SOURCE TEXT »
□ □ □ □ □

Live and learn. Che sono ricciarelli?

The best thing ever, the thing that has made me happiest throughout my life, is learning new things.

So, when one of my readers said she prefers ricciarelli over panforte, panettone or pandoro, I wondered what ricciarelli are and I set off to find out.

Thank you, universe, for Wikipedia and the internets (I like to quote brilliant {ha ha} George Bush on this one thing).  Ta da: ricciarelli are light, almond Sienese cookies.  For centuries they were simply called marzipan because they make use of almond flour and/or paste.  And, did you know that Siena famously produced a very special marzipan of its own?  It sure enough did!

It turns out that ricciarelli are a traditional sweet treat that, like panforte, originated in Siena.  According to legend, Ricciardetto della Gheradesca invented them in his castle near Volterra during the 14th-century when he returned from fighting in the Crusades. I’m going to guess that his wife’s panforte was too difficult to break apart and devour while riding his horse to battle, so he devised a more manageable size product.  It just makes sense!

Ricciarelli are covered with icing sugar; they are crisp on the outside but soft on the inside and the whole bite melts in your mouth. Fresh and moist, the ricciarelli produce a burst of almond flavor on your tastebuds, along with the piercing smell of bitter almonds.

The cookies are cut and baked into an almond shape.  While this may be because they are made with ingredients derived from almonds, it is also said that their shapes resemble the almond shaped eyes of many painted Renaissance images of the Virgin Mary and other saints.

Any dolci made with almond paste were reserved for the sumptuous banquet of the Lords, because they were made of precious ingredients, mainly almonds and sugar. These precious ingredients were so valuable and refined that marzipan sweets were sold in the apothecaries shops  along with drugs and the most exotic spices of the time.

□ □ □ □ □

PARTS OF THE EXERCISE »
1 – Please change the ricciarelli text starting with "The best thing" and going on through "sure enough did!", putting "encyclopedias" in place of "Wikipedia".
2 – Condense the paragraph of the ricciarelli text that begins "The cookies are cut and baked" into a short bulleted list of its main facts.

GIVEN INFORMATION »
□ □ □ □ □

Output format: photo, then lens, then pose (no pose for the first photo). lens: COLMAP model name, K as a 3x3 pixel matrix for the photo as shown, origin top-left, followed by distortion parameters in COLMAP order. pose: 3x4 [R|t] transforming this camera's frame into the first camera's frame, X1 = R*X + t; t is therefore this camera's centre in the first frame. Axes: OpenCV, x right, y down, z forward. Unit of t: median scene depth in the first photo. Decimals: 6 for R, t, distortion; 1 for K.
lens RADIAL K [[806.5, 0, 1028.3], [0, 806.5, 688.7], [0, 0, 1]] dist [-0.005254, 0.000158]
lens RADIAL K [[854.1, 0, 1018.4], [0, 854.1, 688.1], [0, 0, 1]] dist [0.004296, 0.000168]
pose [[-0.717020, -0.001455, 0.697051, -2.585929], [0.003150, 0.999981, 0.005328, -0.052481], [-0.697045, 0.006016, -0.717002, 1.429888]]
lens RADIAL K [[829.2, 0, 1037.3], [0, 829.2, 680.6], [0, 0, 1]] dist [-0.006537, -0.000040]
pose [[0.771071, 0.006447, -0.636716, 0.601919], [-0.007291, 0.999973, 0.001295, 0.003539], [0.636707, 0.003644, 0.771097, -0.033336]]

□ □ □ □ □

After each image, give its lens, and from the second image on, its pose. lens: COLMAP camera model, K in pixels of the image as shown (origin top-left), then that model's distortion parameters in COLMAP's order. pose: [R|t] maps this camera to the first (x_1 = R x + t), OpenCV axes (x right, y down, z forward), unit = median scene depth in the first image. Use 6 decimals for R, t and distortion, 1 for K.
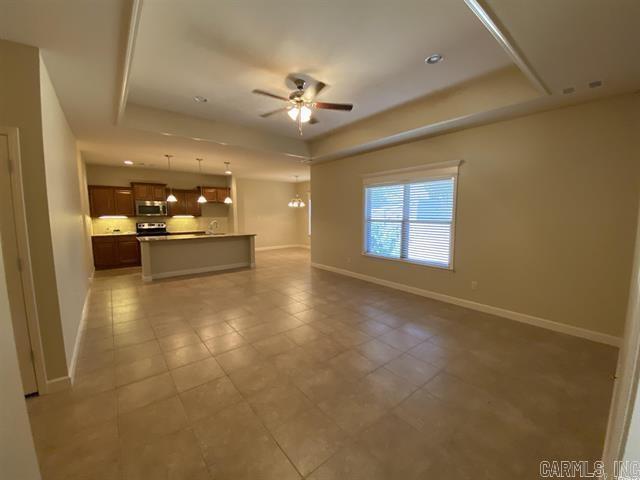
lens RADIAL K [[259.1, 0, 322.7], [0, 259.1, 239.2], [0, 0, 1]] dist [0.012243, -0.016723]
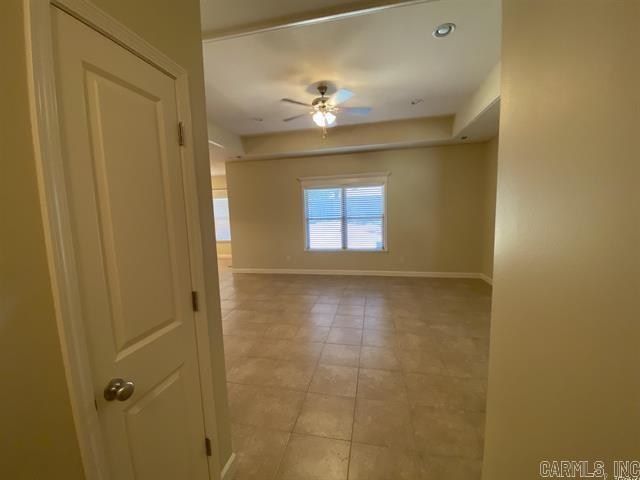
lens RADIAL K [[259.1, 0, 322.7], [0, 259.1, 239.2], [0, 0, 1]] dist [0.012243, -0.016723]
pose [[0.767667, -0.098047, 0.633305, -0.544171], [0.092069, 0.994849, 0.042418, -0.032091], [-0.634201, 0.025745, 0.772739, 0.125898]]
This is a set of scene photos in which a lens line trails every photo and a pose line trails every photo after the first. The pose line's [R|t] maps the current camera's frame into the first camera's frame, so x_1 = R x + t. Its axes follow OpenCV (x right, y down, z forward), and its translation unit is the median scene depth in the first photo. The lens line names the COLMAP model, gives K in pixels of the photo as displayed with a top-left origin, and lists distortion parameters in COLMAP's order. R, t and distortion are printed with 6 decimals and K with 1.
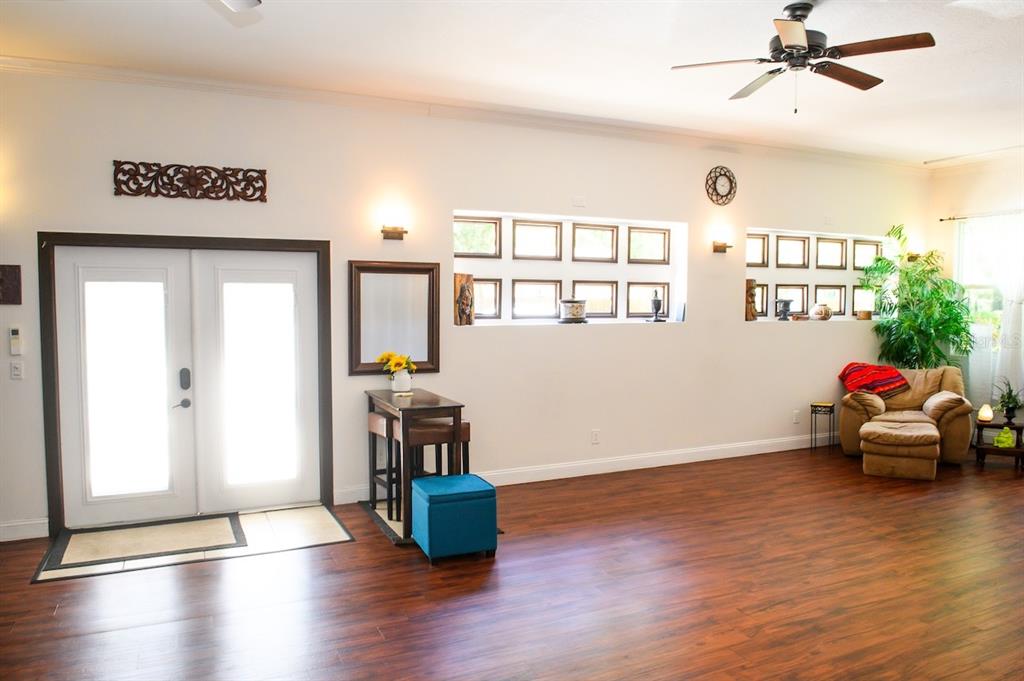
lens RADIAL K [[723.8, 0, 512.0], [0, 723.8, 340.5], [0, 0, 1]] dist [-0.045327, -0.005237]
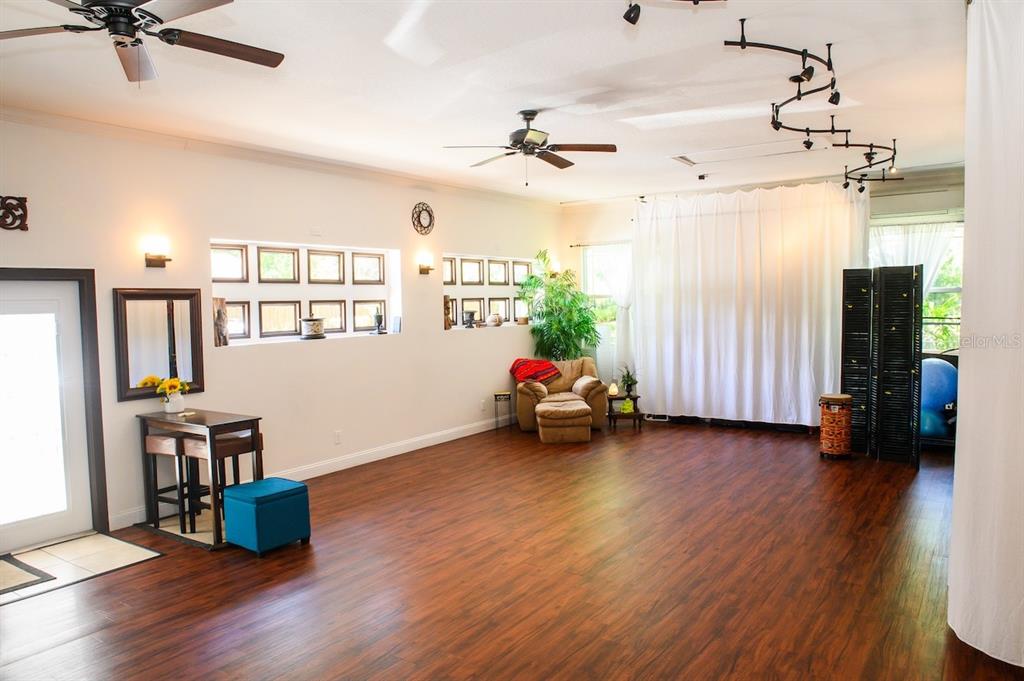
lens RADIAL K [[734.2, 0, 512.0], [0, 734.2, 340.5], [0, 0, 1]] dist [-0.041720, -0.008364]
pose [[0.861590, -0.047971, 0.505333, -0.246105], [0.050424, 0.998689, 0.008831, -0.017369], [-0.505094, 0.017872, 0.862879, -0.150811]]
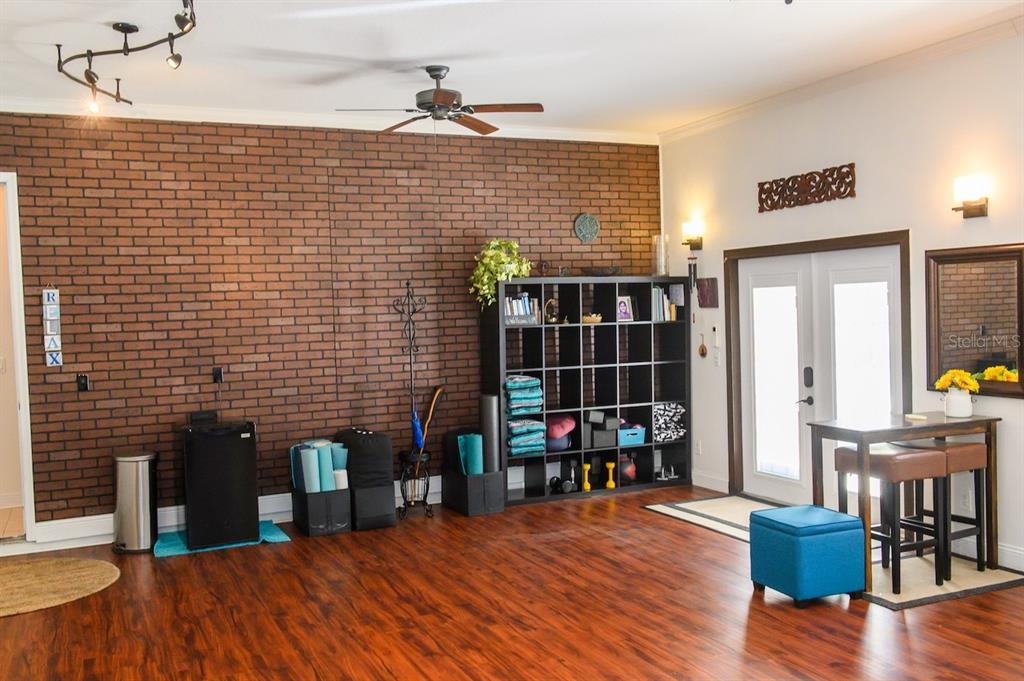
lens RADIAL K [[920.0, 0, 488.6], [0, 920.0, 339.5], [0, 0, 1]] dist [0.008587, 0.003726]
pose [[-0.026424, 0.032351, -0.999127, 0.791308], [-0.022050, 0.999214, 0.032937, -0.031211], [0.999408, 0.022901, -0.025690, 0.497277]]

□ □ □ □ □

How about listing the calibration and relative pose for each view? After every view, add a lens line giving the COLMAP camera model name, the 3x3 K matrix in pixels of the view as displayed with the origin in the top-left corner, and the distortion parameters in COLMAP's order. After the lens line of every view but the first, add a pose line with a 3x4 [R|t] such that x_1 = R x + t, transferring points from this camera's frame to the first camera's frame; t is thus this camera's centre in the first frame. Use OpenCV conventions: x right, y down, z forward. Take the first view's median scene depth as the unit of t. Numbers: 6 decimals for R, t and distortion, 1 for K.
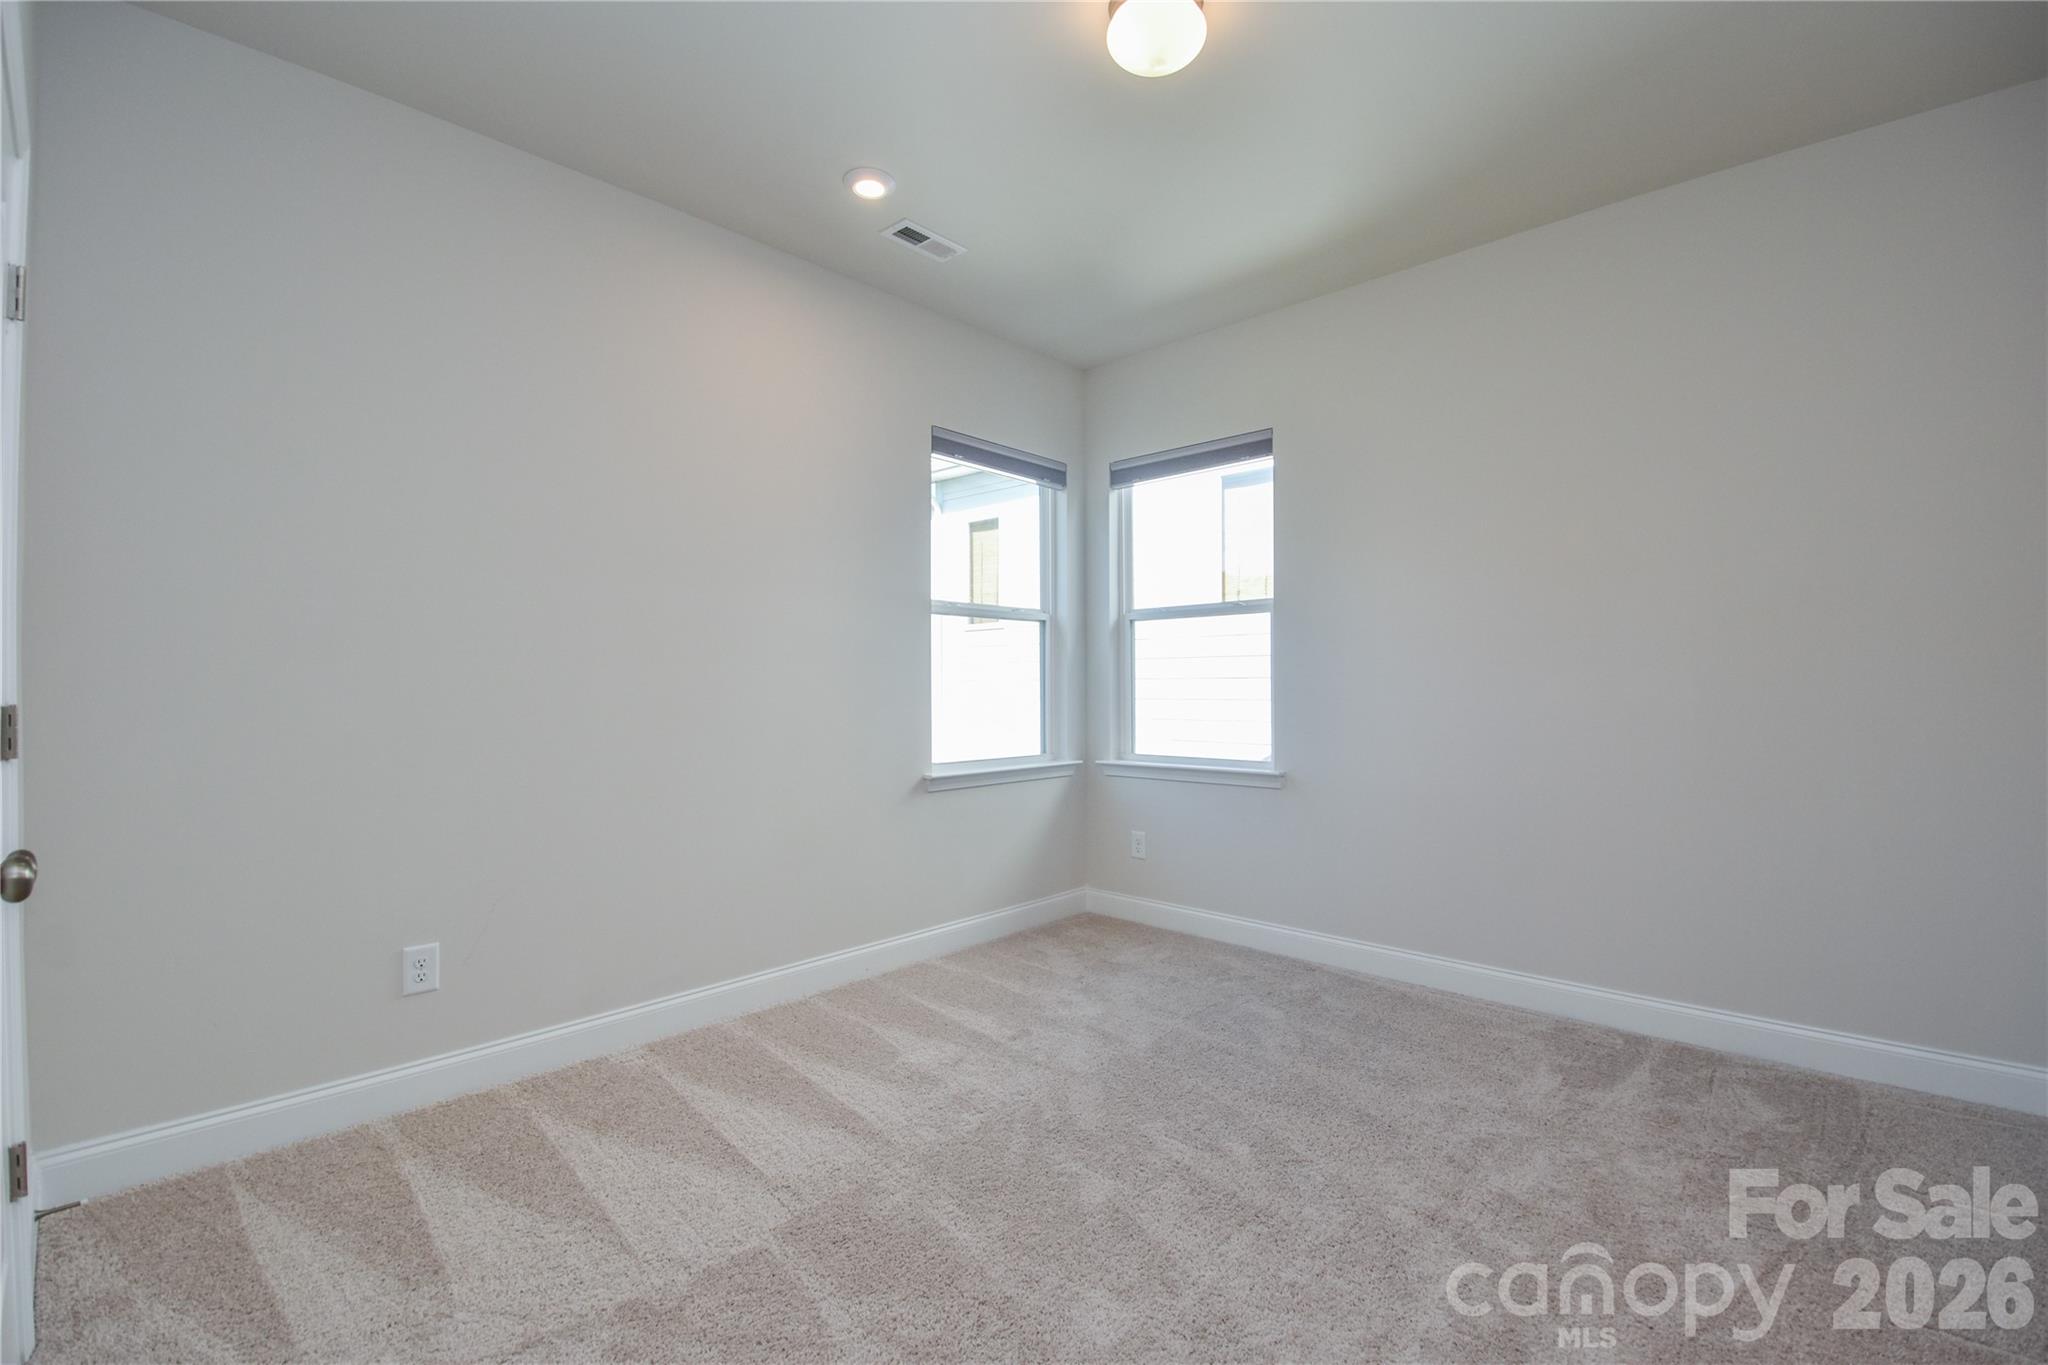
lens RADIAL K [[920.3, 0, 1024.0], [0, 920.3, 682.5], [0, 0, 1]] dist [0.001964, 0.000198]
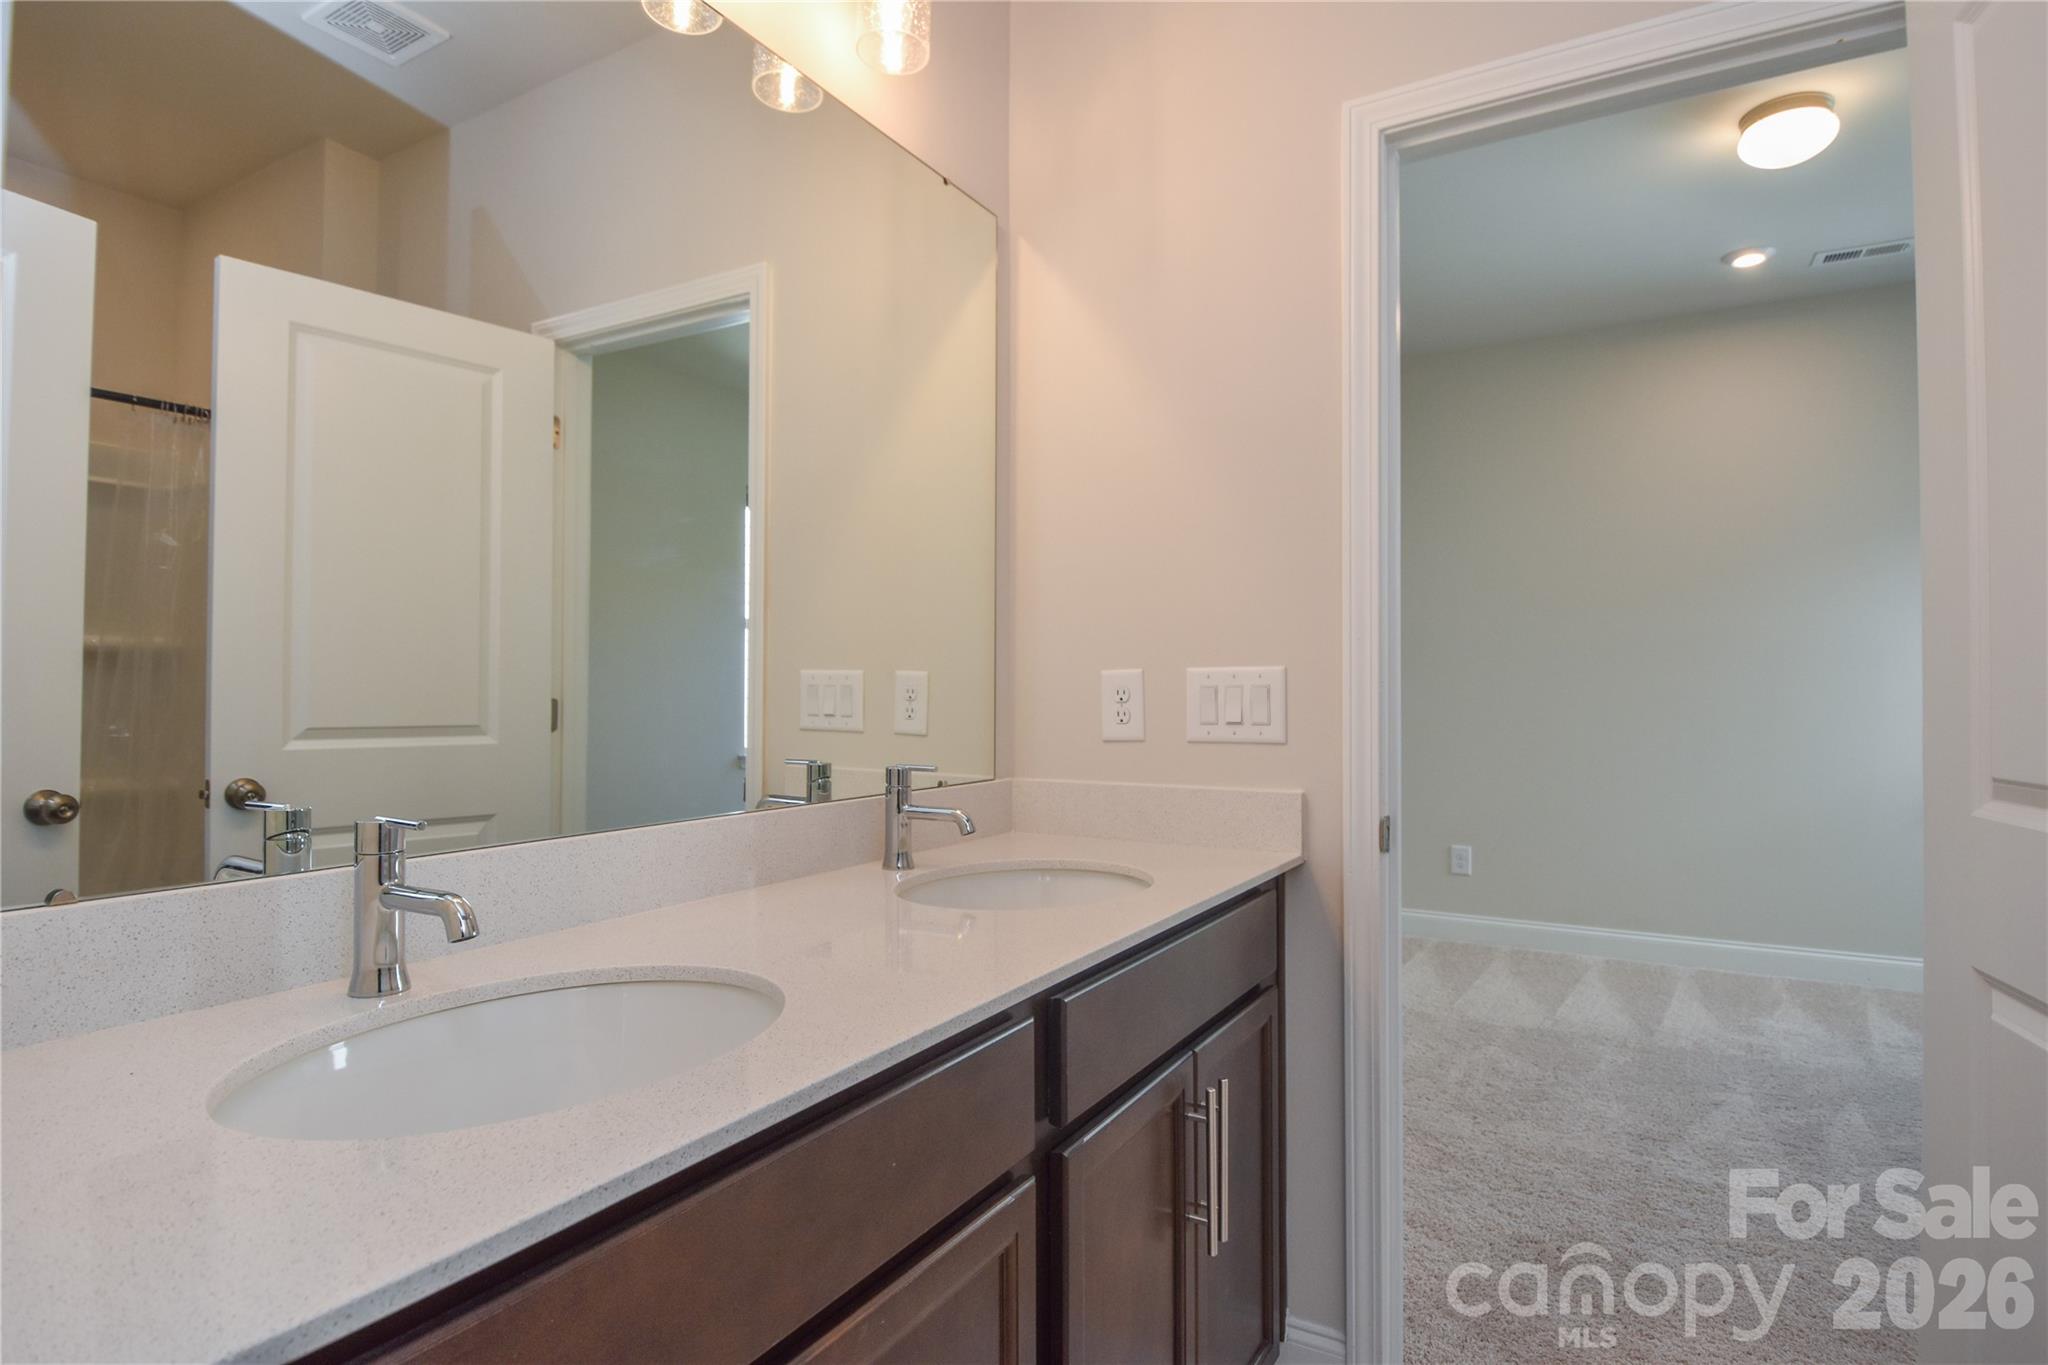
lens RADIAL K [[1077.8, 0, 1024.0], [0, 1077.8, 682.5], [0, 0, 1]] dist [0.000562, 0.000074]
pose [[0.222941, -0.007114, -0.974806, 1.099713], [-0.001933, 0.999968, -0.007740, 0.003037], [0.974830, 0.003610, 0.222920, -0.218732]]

□ □ □ □ □

ANSWERS TO THE PROBLEMS »
1 –
The best thing ever, the thing that has made me happiest throughout my life, is learning new things.

So, when one of my readers said she prefers ricciarelli over panforte, panettone or pandoro, I wondered what ricciarelli are and I set off to find out.

Thank you, universe, for encyclopedias and the internets (I like to quote brilliant {ha ha} George Bush on this one thing).  Ta da: ricciarelli are light, almond Sienese cookies.  For centuries they were simply called marzipan because they make use of almond flour and/or paste.  And, did you know that Siena famously produced a very special marzipan of its own?  It sure enough did!

2 –
- Ricciarelli are cut and baked into an almond shape.
- This shape may come from their almond-derived ingredients.
- It is also said to resemble the almond-shaped eyes of the Virgin Mary and other saints in many Renaissance paintings.